Donald John Trump was elected the 45th president of the United States on Tuesday in a stunning culmination of an explosive, populist and polarizing campaign that took relentless aim at the institutions and long-held ideals of American democracy.
The surprise outcome, defying late polls that showed Hillary Clinton with a modest but persistent edge, threatened convulsions throughout the country and the world, where skeptics had watched with alarm as Mr. Trump’s unvarnished overtures to disillusioned voters took hold.
The triumph for Mr. Trump, 70, a real estate developer-turned-reality television star with no government experience, was a powerful rejection of the establishment forces that had assembled against him, from the world of business to government, and the consensus they had forged on everything from trade to immigration.
The results amounted to a repudiation, not only of Mrs. Clinton, but of President Obama, whose legacy is suddenly imperiled. And it was a decisive demonstration of power by a largely overlooked coalition of mostly blue-collar white and working-class voters who felt that the promise of the United States had slipped their grasp amid decades of globalization and multiculturalism.
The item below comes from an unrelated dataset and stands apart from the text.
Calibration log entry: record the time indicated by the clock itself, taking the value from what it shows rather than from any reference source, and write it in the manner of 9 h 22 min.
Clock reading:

In Mr. Trump, a thrice-married Manhattanite who lives in a marble-wrapped three-story penthouse apartment on Fifth Avenue, they found an improbable champion.
“The forgotten men and women of our country will be forgotten no longer,” Mr. Trump told supporters around 3 a.m. on Wednesday at a rally in New York City, just after Mrs. Clinton called to concede.
In a departure from a blistering campaign in which he repeatedly stoked division, Mr. Trump sought to do something he had conspicuously avoided as a candidate: Appeal for unity.
“Now it’s time for America to bind the wounds of division,” he said. “It is time for us to come together as one united people. It’s time.”
That, he added, “is so important to me.”
He offered unusually warm words for Mrs. Clinton, who he has suggested should be in jail, saying she was owed “a major debt of gratitude for her service to our country.”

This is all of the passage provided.